___ MATERIAL FOR THIS EXERCISE

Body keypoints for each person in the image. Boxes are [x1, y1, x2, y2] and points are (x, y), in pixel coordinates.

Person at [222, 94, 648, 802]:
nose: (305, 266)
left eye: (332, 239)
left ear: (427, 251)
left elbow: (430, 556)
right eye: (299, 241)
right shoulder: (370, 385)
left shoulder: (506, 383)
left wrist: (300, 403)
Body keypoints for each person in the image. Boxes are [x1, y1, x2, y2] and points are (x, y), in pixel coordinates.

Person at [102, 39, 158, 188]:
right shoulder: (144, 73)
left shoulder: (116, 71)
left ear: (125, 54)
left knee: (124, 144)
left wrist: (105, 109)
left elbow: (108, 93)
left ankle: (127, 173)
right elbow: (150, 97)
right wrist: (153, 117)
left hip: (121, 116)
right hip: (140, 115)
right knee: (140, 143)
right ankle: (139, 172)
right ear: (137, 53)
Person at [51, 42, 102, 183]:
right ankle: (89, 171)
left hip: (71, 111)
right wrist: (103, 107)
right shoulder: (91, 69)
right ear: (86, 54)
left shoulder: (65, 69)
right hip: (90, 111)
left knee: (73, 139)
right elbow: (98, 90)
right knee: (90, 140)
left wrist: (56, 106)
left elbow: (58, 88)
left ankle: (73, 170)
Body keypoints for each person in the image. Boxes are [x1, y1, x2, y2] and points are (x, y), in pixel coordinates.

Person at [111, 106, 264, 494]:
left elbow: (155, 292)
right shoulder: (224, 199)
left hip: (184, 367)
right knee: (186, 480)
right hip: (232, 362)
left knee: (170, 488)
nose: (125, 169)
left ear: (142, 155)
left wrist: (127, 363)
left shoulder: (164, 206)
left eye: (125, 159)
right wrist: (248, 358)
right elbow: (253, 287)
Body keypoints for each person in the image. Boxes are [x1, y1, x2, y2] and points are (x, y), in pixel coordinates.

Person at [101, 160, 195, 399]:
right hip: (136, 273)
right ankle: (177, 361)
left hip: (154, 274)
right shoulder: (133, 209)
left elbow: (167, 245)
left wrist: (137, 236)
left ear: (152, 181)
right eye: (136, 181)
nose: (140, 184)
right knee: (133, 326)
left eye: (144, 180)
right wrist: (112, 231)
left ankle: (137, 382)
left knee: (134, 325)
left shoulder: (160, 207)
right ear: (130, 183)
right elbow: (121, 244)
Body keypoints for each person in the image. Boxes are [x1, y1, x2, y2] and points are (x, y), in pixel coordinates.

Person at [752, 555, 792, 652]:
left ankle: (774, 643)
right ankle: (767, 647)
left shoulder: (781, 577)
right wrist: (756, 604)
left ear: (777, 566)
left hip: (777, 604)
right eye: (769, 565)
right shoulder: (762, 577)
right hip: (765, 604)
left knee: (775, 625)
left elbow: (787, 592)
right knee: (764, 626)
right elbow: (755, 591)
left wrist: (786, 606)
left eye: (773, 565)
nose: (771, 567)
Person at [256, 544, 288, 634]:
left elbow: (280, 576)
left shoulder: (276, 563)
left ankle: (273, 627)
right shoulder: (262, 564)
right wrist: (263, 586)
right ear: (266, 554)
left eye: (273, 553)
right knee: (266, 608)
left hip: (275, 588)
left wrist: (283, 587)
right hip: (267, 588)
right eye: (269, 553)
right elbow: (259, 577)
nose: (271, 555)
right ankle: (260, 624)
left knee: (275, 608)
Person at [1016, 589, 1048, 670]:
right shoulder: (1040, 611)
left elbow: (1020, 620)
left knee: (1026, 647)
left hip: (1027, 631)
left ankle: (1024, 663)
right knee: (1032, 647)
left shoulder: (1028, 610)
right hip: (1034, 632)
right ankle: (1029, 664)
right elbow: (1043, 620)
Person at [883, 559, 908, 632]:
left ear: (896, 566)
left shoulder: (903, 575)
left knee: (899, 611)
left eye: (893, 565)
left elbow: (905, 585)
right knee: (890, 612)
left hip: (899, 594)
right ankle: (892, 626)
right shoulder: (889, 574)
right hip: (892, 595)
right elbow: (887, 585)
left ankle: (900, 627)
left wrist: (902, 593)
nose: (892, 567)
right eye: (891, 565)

______
___ MATERIAL FOR THIS EXERCISE

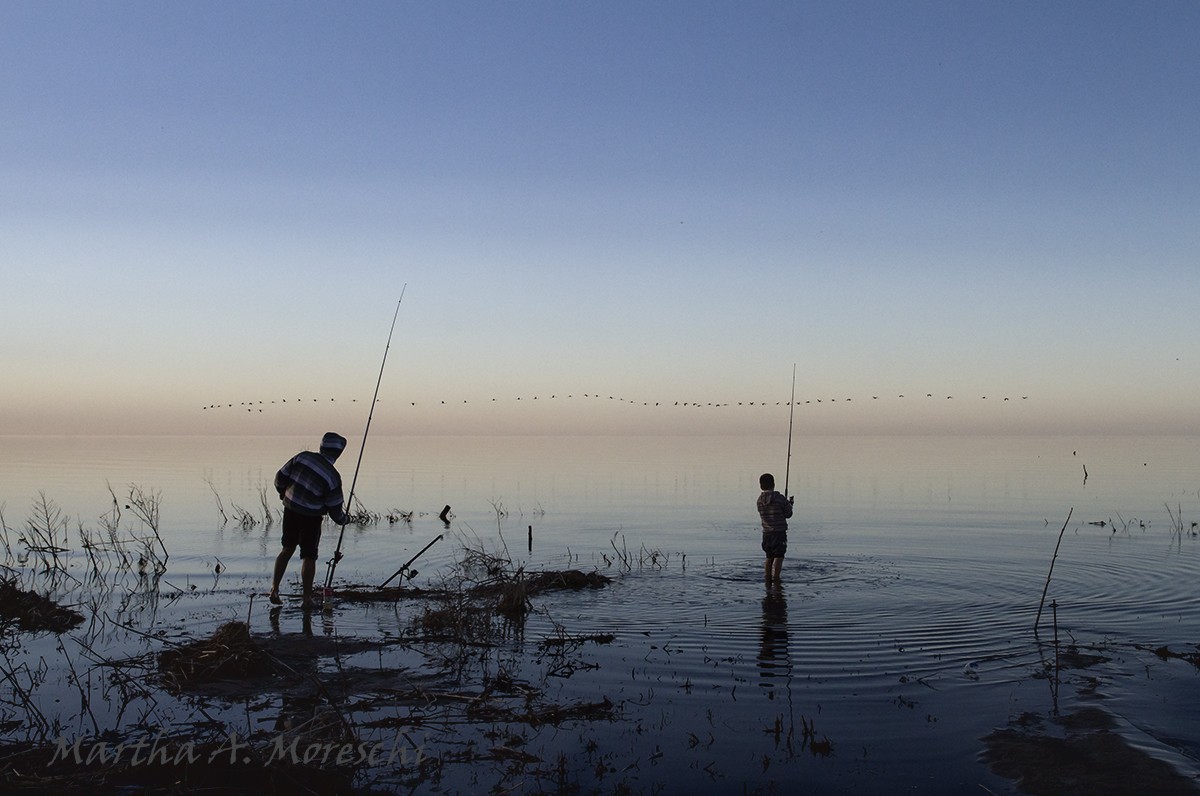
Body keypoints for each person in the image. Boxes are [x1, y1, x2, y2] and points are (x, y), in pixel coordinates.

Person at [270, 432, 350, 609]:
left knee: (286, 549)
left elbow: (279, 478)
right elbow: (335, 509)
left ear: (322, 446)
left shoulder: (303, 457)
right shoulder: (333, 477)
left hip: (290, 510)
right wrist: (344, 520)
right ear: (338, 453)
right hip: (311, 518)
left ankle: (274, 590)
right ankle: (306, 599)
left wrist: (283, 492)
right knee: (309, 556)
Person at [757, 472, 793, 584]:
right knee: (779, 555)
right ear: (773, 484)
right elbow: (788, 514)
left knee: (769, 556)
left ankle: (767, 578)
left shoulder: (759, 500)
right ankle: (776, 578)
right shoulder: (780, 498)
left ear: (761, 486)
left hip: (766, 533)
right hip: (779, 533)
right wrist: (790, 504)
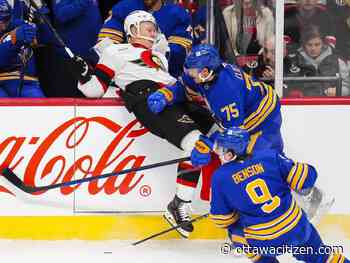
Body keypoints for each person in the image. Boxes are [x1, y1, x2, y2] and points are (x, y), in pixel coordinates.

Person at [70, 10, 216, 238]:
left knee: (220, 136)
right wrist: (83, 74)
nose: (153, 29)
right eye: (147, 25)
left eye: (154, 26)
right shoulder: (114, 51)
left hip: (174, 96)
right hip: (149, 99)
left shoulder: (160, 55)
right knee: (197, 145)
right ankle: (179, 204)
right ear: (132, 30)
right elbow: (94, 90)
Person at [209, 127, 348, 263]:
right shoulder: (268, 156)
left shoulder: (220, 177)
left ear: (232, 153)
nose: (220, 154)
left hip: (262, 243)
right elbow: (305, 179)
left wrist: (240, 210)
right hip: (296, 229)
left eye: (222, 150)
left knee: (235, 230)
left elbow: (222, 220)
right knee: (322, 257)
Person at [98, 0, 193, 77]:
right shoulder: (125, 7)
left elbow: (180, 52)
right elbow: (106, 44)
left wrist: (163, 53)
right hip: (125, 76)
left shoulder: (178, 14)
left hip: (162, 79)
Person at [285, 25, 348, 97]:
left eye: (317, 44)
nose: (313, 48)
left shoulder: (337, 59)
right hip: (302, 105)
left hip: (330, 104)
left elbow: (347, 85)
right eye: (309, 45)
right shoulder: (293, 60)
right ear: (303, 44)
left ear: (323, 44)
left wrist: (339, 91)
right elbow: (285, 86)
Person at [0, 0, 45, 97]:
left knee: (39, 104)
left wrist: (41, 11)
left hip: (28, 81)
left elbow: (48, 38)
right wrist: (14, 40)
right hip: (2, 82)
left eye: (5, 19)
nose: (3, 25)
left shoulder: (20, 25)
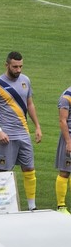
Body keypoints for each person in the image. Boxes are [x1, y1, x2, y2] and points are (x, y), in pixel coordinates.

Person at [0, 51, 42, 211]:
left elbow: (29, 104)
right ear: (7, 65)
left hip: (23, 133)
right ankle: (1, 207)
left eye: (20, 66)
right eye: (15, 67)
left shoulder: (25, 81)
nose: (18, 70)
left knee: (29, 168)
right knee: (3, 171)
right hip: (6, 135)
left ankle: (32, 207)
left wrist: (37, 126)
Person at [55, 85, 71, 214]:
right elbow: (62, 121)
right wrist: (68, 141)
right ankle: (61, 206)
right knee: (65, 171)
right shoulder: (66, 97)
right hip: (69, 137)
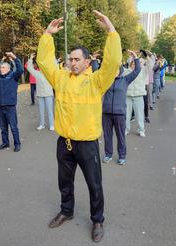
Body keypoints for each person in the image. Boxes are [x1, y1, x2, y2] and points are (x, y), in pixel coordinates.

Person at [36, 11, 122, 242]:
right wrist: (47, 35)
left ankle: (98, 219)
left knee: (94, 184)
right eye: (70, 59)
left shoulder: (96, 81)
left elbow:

______

**AIM OF THE TASK**
Select and copy every line from the records that includes the word "nose".

**SOLUTION TO THE PROBLEM**
nose: (305, 266)
nose: (125, 169)
nose: (140, 184)
nose: (771, 567)
nose: (271, 555)
nose: (892, 567)
nose: (153, 29)
nose: (220, 154)
nose: (313, 48)
nose: (3, 25)
nose: (18, 70)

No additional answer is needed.